*SOURCE EXTRACT:*
Pretty+Flames+2-7-2007+3-36-23+PM+2816x2112There is always “burn” here now.

Door knobs burn in my hand as I turn them, so I leave the inside ones open. Even the floor burns the bottoms of my feet, so: shoes, but they burn also. These words too, all words, whether I think or say or read them, they all burn now. Sometimes./

To hear them, these ones here, spoken aloud in this room today — w/ no one aside from me listening, no music playing, nothing baking — to hear them without burning, what I would give for that! To be back there, here but back then, in my dream of life again, where it was plenty warm enough, what I would give./

There were times I’d think I must have come from there to here through someplace really cold. I’d think, could I have died that day? That day I “wakened” to the smell of all my pies burning and you knocking as loud as you could on the door. “What’s burning? Are you okay? What’s going on with your hair?”/

We threw the pies into the garden, laughing. You cut my hair in the kitchen to help fix me back up as we aired the place out. “What happened, though? Did you fall asleep? Since when do you bake pies and for what?” I opened you some wine and we spent the rest of the day together./

But I watched the pies slowly disappear alone. It took weeks and then one downpour finally carried the rest away./

Today, I know I came through someplace really cold to get here. Why else, how else, could touching these now — these plastic keys — burn me so? So that the plainest words/thoughts, uttered as plainly as I can manage, are birds barely escaping a flame and then at the very last second returning or just stopping, letting it happen, letting it wrap them and hold them in its hot hands until they turn to ash?/

There is always “burn” here, but I’ve begun to wonder if it might be okay for a time./

After all, crying now is like climbing a tree—but on another planet. Crying: Why? How? It doesn’t happen here, I don’t think, but I’m not completely sure (having learned about evaporation so long ago). I do know it’s not okay not to cry ever./

I know too that today nothing is baking, no music is playing, and no one knocks or doesn’t knock at the door. And I know I didn’t die that day. I am being still and quiet, no more words aloud for now, dreaming of when I was “just warm enough” and wishing I could cry, here or on some other planet, any planet (except Mercury, Venus)./

And yet. Even though these words, my memories, the door, the floor, the bottoms of me feet — ALL of it burns, all of it is burning me — I begin to think it could all turn out all right, that one day I will be just warm enough again.

*Records:*
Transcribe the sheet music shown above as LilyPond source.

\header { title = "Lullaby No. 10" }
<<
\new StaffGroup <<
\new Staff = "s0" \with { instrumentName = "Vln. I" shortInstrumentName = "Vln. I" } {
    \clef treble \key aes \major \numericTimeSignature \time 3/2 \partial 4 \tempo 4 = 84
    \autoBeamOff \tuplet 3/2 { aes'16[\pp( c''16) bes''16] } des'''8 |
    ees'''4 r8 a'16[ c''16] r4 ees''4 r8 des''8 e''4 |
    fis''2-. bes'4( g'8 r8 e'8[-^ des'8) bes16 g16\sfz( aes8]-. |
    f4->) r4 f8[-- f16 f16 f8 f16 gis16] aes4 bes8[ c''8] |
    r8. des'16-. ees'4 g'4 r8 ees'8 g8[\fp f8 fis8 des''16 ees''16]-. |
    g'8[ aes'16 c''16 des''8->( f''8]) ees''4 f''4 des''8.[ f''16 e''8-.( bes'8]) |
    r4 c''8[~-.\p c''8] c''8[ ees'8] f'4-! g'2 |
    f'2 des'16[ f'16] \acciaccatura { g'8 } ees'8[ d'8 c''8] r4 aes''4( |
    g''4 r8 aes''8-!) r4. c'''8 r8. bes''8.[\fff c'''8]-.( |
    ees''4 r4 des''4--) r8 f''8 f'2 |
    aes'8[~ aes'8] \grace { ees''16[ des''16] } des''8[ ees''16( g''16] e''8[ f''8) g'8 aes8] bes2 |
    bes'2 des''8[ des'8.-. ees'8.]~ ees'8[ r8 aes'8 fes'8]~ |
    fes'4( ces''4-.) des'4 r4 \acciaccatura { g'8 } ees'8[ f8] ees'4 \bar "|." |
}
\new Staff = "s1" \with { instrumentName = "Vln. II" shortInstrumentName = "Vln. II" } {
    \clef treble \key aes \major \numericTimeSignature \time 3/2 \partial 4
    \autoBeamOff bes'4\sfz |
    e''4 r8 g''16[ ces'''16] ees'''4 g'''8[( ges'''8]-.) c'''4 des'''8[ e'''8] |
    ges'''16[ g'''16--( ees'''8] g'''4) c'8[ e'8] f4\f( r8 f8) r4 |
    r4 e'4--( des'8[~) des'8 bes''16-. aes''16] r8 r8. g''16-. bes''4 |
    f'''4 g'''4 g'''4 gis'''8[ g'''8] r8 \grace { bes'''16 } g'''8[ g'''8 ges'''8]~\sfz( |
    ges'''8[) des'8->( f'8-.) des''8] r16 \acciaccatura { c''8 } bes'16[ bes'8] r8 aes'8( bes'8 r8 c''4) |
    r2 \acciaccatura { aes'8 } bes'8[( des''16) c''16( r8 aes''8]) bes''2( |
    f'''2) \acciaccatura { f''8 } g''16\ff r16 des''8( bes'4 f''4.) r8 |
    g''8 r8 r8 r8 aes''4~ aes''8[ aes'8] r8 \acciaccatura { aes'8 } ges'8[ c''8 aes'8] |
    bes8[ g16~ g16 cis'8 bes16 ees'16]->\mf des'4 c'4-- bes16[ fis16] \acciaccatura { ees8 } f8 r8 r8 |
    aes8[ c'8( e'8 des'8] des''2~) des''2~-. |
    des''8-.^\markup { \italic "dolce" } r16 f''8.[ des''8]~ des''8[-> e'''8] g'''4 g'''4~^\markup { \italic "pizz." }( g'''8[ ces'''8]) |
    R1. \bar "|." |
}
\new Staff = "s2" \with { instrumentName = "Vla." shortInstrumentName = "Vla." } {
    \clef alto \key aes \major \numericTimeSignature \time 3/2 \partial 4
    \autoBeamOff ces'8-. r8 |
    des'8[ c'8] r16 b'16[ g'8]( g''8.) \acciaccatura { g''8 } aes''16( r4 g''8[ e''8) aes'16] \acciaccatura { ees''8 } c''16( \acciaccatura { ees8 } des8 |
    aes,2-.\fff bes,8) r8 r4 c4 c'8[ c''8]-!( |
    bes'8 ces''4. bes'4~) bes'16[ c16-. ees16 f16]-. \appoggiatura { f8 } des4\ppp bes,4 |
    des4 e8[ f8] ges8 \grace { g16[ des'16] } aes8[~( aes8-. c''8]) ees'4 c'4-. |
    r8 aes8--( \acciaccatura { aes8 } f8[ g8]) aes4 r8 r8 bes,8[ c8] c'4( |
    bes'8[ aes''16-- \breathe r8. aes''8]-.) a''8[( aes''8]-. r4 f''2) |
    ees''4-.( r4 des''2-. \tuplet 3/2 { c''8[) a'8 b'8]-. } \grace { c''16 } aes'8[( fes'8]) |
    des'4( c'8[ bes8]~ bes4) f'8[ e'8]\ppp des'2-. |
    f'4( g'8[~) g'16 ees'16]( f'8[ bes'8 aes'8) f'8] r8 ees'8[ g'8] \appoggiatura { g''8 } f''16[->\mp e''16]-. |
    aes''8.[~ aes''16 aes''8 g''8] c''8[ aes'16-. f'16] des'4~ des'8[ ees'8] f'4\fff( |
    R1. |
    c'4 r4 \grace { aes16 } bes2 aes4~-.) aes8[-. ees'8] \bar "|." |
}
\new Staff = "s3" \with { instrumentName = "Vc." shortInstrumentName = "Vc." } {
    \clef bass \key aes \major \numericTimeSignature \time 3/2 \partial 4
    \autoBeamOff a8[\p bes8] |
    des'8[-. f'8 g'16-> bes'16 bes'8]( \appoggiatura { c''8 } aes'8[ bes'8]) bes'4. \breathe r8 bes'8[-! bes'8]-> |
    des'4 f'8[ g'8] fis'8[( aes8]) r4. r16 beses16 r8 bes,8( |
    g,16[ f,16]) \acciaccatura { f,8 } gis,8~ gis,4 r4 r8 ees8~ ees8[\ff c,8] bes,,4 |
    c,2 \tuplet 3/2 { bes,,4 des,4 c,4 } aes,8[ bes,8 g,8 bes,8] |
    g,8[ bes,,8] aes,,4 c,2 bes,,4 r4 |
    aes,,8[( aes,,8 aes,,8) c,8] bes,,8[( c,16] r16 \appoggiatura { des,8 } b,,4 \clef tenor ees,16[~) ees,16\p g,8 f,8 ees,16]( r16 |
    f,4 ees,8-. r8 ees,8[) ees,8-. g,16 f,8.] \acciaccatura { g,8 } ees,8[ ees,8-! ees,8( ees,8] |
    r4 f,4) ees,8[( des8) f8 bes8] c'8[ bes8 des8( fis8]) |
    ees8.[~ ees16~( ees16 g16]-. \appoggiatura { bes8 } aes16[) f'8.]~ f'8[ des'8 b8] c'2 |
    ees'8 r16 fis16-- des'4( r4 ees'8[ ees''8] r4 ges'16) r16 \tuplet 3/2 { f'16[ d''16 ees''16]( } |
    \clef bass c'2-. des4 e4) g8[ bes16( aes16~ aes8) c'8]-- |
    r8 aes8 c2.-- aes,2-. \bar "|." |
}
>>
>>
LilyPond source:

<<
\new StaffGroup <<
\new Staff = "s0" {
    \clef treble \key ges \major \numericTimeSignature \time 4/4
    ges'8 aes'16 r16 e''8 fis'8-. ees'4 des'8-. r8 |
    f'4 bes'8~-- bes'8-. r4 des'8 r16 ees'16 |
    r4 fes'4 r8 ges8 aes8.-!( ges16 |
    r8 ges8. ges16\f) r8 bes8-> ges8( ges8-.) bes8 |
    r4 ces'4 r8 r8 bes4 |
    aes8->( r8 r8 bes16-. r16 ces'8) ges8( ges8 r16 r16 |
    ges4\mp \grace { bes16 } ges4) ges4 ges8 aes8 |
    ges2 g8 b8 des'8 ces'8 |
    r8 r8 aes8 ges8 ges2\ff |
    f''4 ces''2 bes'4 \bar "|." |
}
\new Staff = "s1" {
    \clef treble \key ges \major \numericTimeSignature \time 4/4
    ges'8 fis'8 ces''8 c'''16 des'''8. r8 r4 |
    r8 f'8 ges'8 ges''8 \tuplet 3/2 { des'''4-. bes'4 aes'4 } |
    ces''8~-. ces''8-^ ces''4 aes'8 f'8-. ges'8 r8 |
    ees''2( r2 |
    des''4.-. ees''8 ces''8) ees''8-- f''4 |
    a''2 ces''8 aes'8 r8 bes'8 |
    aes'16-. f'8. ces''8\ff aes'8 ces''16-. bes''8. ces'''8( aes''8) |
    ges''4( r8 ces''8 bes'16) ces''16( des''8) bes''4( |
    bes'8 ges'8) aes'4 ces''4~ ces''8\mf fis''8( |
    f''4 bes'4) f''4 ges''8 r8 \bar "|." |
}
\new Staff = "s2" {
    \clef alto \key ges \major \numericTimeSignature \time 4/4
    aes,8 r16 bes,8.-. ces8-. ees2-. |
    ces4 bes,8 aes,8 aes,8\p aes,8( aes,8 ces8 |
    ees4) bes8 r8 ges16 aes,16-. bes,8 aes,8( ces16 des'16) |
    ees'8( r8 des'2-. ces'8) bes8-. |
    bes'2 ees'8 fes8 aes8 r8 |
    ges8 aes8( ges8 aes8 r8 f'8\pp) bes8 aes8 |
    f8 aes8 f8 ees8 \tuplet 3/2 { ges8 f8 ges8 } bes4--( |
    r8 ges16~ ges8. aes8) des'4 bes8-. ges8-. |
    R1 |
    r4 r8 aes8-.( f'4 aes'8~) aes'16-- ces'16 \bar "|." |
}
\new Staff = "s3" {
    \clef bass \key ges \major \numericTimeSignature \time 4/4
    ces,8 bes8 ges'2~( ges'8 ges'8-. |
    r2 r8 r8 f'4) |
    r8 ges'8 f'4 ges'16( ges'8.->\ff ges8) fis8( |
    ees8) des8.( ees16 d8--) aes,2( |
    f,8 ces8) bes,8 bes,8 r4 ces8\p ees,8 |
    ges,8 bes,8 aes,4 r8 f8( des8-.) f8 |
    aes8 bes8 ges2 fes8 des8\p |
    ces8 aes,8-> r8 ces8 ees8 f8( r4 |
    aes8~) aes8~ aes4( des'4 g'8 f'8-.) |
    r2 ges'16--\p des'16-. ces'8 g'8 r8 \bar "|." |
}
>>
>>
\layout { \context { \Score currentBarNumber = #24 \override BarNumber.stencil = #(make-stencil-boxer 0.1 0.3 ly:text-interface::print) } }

*WHAT YOU NEED TO DO:*
(a) Count the lines in the entries that contain the string "appoggiatura", matching case exactly, and give only the number.
(b) Extend the prose piece about everything burning, continuing on from its last sentence.

*ANSWERS TO THE EXERCISES:*
(a) 5

(b)
***

THIS is a repost, thanks. I’ve been gone from here for SIX long months. I consider it a bit of providence that I log back in tonight, after several days (weeks? months?) of thinking about this blog AND THIS POEM especially, and find that BURN is the one-word daily prompt. Today. When I log back in … But so, I have nothing new here now, I don’t think, am exhausted, but I jump back in to this — everything — holding the hand of my 47-year-old self from two years ago. I trust no one more.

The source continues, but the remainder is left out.